Chapter 0.1
Who This Guide Is For
Engineers, ML practitioners, product managers, and founders who want to go beyond "using a search API" to understanding how search systems actually work.
Primary Audiences
Software Engineers (Backend/Platform)
Profile: 2-5 years experience building APIs and services. Knows databases, REST, microservices. Has "used" Elasticsearch/Algolia but doesn't understand the internals.
📍 Common situation:
"I followed a tutorial to set up Elasticsearch. It worked for 10K products. Now we have 10M and everything is slow. I don't know where to start."
What you'll learn:
- Move from "consumer of search API" to "builder of search infrastructure"
- Understand trade-offs: Why does ranking matter more than retrieval?
- Debug production issues: Why is P99 latency spiking?
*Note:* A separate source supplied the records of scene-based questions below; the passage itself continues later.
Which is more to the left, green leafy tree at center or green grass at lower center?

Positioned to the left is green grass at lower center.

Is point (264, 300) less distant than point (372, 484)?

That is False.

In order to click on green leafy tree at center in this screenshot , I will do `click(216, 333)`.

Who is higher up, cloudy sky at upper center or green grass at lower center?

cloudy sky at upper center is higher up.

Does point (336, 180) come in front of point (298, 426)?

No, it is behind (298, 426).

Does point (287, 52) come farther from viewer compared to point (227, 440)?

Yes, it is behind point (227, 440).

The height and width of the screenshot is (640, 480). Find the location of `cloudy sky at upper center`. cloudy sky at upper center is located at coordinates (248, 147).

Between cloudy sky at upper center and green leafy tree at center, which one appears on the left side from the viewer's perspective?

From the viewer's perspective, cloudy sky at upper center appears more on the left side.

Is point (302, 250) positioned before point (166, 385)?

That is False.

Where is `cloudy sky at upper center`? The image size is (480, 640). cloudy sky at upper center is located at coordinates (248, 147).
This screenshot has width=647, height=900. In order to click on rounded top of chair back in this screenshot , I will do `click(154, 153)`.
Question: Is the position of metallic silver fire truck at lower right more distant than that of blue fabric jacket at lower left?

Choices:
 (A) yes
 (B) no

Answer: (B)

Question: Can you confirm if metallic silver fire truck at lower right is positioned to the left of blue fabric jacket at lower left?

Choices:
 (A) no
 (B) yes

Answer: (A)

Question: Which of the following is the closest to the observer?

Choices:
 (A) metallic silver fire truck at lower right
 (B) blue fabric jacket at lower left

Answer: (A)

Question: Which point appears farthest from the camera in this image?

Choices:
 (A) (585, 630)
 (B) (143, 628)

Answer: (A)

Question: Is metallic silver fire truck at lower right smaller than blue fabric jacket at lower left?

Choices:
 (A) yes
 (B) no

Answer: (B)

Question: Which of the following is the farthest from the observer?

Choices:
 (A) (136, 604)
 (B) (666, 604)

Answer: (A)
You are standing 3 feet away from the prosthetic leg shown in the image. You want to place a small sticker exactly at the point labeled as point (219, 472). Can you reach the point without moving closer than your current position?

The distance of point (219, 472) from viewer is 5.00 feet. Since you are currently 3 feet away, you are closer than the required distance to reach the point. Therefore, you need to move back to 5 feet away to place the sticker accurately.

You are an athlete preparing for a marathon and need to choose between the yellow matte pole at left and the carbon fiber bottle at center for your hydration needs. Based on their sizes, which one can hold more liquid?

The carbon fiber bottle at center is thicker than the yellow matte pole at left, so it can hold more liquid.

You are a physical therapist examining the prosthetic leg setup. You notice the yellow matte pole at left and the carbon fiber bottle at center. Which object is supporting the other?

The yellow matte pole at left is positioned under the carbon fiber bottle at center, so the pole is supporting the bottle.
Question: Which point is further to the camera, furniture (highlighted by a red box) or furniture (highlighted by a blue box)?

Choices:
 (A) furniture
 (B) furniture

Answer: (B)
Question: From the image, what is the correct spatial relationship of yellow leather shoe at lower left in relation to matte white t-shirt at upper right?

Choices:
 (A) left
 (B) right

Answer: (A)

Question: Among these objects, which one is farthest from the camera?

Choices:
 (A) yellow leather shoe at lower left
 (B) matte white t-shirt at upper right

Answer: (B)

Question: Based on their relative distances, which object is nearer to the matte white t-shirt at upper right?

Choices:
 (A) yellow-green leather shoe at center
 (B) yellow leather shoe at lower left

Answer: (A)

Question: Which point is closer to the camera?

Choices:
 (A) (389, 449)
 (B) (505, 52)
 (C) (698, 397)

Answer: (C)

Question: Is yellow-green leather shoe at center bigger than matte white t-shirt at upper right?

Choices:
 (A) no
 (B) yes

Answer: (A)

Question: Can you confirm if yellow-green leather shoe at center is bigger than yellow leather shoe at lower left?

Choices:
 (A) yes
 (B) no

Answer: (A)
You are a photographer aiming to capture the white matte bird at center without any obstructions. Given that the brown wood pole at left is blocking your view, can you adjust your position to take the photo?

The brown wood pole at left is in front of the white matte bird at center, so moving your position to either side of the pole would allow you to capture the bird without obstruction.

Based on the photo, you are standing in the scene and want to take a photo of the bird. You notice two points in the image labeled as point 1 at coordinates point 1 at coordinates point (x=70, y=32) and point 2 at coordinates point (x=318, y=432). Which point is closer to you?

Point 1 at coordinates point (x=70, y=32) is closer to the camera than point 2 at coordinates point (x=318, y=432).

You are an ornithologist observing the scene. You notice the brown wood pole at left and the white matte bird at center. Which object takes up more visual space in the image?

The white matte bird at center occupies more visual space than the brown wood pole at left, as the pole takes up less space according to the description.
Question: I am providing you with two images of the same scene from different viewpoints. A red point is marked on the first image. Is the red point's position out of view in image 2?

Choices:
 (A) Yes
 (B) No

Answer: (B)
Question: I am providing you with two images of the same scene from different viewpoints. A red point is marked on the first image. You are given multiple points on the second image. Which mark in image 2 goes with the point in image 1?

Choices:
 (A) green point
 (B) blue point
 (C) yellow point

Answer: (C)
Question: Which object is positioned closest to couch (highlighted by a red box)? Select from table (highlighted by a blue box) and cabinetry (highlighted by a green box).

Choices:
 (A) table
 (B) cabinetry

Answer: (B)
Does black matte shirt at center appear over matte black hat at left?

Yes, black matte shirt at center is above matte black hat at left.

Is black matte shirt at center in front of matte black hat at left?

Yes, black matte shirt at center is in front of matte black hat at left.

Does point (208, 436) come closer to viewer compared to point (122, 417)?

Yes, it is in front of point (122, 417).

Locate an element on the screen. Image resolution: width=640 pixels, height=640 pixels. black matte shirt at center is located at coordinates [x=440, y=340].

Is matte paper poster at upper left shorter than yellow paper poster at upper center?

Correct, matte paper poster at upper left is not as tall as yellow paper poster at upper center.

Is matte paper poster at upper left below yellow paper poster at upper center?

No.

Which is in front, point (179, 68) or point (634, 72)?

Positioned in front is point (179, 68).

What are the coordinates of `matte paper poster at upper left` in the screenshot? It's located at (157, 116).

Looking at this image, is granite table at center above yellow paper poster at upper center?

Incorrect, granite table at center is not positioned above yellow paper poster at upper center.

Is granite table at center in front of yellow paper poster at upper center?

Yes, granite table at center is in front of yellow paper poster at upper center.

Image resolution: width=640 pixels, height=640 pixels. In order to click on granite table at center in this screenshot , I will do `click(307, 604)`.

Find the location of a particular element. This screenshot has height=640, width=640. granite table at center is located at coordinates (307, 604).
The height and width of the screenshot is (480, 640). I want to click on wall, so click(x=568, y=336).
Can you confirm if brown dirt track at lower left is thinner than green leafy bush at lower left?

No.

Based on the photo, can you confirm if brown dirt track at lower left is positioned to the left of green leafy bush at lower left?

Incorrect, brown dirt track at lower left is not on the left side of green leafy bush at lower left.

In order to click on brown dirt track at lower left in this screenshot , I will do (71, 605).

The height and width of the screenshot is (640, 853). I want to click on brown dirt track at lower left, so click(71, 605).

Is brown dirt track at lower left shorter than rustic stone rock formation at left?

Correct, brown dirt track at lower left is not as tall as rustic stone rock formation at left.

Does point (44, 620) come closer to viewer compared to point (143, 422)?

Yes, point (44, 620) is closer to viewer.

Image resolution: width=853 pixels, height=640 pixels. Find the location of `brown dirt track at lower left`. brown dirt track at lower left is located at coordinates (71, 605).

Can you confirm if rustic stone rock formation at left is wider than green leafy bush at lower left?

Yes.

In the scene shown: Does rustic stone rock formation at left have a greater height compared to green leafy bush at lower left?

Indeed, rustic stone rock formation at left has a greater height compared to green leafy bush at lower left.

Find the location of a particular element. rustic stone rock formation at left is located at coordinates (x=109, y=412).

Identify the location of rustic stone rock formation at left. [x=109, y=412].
- Schema design, sharding strategies, and reindexing without downtime
ML Engineers / Data Scientists
Profile: Strong in embeddings, LLMs, recommendation systems. Weak in systems engineering (distributed systems, caching, latency).
📍 Common situation:
"My BERT reranker has 0.85 NDCG offline. But when we deployed it, CTR didn't change. The team says it's 'too slow' but I don't understand what that means for search."
What you'll learn:
- How to take a model from Jupyter notebook to production search
- The full pipeline: Retrieval → Ranking → Serving
- Feature stores, model serving latency, where ML fits in
- Why retrieval is the bottleneck (can't rank what you don't retrieve)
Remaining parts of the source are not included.